What needs to be done> Among the lines below, copy exactly those from the one with "realizada en la" through the one with "個人投資家のみなさまへ", counting both ends.

(Records from a collection)

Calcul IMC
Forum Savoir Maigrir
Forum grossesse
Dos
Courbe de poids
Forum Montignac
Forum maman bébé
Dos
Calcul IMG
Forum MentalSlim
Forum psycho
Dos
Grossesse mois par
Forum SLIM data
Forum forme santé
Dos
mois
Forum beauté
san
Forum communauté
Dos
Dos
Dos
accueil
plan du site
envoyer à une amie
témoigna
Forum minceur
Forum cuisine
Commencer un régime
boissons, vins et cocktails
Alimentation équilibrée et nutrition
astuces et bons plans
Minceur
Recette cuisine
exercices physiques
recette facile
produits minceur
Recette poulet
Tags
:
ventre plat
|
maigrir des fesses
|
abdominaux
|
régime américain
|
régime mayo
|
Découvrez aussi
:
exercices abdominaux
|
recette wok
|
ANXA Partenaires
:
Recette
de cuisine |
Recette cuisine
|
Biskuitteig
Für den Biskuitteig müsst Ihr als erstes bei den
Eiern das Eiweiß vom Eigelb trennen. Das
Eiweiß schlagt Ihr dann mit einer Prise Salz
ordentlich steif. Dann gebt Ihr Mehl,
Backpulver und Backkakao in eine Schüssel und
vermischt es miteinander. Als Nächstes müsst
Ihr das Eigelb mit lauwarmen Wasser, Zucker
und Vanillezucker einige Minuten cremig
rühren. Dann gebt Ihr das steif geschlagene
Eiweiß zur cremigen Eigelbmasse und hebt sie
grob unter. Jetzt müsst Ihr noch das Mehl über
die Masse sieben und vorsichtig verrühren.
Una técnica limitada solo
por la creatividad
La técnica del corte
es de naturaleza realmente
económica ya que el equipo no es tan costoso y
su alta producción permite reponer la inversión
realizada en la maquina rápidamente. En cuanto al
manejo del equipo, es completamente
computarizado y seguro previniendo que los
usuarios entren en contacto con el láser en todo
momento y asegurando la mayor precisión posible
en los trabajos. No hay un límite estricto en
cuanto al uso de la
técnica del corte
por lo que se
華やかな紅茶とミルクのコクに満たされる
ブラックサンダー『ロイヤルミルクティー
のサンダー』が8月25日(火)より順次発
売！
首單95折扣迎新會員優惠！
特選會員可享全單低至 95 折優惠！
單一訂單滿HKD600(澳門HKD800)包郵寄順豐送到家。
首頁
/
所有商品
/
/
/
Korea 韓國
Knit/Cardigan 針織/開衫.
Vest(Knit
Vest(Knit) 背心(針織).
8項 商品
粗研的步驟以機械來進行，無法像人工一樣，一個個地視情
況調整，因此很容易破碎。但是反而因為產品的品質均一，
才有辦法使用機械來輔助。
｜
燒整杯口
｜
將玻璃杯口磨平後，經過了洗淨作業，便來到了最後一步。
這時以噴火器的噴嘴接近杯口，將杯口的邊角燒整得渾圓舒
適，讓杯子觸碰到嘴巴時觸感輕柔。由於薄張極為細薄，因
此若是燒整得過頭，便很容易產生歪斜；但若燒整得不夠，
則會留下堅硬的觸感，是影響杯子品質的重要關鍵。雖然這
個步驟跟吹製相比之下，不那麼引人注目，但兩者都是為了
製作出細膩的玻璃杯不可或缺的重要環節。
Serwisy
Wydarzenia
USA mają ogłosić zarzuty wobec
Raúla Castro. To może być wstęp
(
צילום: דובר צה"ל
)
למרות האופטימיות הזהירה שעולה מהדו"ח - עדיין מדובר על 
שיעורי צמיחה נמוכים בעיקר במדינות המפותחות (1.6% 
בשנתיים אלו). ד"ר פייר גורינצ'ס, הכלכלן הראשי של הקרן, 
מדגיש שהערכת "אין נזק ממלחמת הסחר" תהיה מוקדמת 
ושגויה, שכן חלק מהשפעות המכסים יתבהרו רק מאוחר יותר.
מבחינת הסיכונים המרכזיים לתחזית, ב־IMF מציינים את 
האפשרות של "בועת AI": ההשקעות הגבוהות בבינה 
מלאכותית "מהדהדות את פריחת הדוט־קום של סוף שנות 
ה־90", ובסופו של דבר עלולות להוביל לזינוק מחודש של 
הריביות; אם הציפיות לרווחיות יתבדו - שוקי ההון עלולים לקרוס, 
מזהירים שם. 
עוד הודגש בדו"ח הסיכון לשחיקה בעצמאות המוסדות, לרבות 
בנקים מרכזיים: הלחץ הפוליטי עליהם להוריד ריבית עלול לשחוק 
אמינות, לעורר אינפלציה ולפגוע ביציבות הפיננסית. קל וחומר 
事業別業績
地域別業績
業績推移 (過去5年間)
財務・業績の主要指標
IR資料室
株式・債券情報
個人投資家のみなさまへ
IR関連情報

Solution to the exercise>
realizada en la maquina rápidamente. En cuanto al
manejo del equipo, es completamente
computarizado y seguro previniendo que los
usuarios entren en contacto con el láser en todo
momento y asegurando la mayor precisión posible
en los trabajos. No hay un límite estricto en
cuanto al uso de la
técnica del corte
por lo que se
華やかな紅茶とミルクのコクに満たされる
ブラックサンダー『ロイヤルミルクティー
のサンダー』が8月25日(火)より順次発
売！
首單95折扣迎新會員優惠！
特選會員可享全單低至 95 折優惠！
單一訂單滿HKD600(澳門HKD800)包郵寄順豐送到家。
首頁
/
所有商品
/
/
/
Korea 韓國
Knit/Cardigan 針織/開衫.
Vest(Knit
Vest(Knit) 背心(針織).
8項 商品
粗研的步驟以機械來進行，無法像人工一樣，一個個地視情
況調整，因此很容易破碎。但是反而因為產品的品質均一，
才有辦法使用機械來輔助。
｜
燒整杯口
｜
將玻璃杯口磨平後，經過了洗淨作業，便來到了最後一步。
這時以噴火器的噴嘴接近杯口，將杯口的邊角燒整得渾圓舒
適，讓杯子觸碰到嘴巴時觸感輕柔。由於薄張極為細薄，因
此若是燒整得過頭，便很容易產生歪斜；但若燒整得不夠，
則會留下堅硬的觸感，是影響杯子品質的重要關鍵。雖然這
個步驟跟吹製相比之下，不那麼引人注目，但兩者都是為了
製作出細膩的玻璃杯不可或缺的重要環節。
Serwisy
Wydarzenia
USA mają ogłosić zarzuty wobec
Raúla Castro. To może być wstęp
(
צילום: דובר צה"ל
)
למרות האופטימיות הזהירה שעולה מהדו"ח - עדיין מדובר על 
שיעורי צמיחה נמוכים בעיקר במדינות המפותחות (1.6% 
בשנתיים אלו). ד"ר פייר גורינצ'ס, הכלכלן הראשי של הקרן, 
מדגיש שהערכת "אין נזק ממלחמת הסחר" תהיה מוקדמת 
ושגויה, שכן חלק מהשפעות המכסים יתבהרו רק מאוחר יותר.
מבחינת הסיכונים המרכזיים לתחזית, ב־IMF מציינים את 
האפשרות של "בועת AI": ההשקעות הגבוהות בבינה 
מלאכותית "מהדהדות את פריחת הדוט־קום של סוף שנות 
ה־90", ובסופו של דבר עלולות להוביל לזינוק מחודש של 
הריביות; אם הציפיות לרווחיות יתבדו - שוקי ההון עלולים לקרוס, 
מזהירים שם. 
עוד הודגש בדו"ח הסיכון לשחיקה בעצמאות המוסדות, לרבות 
בנקים מרכזיים: הלחץ הפוליטי עליהם להוריד ריבית עלול לשחוק 
אמינות, לעורר אינפלציה ולפגוע ביציבות הפיננסית. קל וחומר 
事業別業績
地域別業績
業績推移 (過去5年間)
財務・業績の主要指標
IR資料室
株式・債券情報
個人投資家のみなさまへ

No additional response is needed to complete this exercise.